Engineers from across the light rail sector are joining forces on a project with the potential to save tramway owners and operators hundreds of thousands of pounds in maintenance costs while improving network reliability.
Led by UK Tram, the organisation representing the country’s light rail sector, they’re investigating ways to reduce damage to embedded on-street sections of track, which are more difficult and costly to repair than rails laid on ballast.
Craig O’Brien, Engineering Manager at UK Tram, explained:“Due to portability and the complex shape of the grooved rails used, continuous aluminothermic welding is the preferred method of track joining in street areas.
“However, we’ve seen a disproportionate number of breaks in the joints of these rails than in the flat-bottomed tracks that are laid on ballast.

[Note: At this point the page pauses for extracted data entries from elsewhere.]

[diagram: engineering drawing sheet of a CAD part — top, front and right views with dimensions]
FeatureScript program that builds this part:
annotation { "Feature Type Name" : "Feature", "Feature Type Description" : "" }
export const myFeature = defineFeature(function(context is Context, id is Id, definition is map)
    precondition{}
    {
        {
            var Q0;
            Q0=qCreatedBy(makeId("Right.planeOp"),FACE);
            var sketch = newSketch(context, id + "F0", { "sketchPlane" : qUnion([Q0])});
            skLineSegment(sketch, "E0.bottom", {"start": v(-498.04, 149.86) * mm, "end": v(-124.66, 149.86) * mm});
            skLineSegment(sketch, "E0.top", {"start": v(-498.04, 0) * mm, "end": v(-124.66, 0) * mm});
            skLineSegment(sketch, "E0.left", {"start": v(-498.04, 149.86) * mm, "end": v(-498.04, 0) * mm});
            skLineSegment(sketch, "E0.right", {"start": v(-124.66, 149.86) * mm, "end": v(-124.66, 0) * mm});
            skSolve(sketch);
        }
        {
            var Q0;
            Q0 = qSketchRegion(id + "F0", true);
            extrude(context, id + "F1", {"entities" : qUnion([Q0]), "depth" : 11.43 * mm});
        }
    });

“This means that repairs need to be carried out much sooner than expected, a process that either requires an extended closure of the route or several nights out of service in order to replace the broken section. Both options can cause disruption and inconvenience for passengers and residents living in close proximity to the network.”
“With an approximate repair cost of around £20,000 per break, this also represents significant additional expense for the operator or owner of the infrastructure.”
Now UK Tram has established a working group that includes engineers from its membership, experts from Network Rail and the leading weld suppliers Pandrol and Thermit.
Together they are looking at developing clear guidance on managing rail breaks while investigating ways to reduce future damage by exploring improvements in the overall welding process.
“Clearly a lot of work lies ahead as there is currently no workable alternative method of track joining available, but by working together we can mitigate the risk of damage and develop best practice when it comes to repairs and replacement,” Craig said.
“We’re already making significant progress and expect to deliver a guidance document early this year, which will be published through the recently established Light Rail Safety and Standards Board. Meanwhile, our ongoing research into the issue is expected to deliver significant cost savings and less disruption as new solutions emerge.”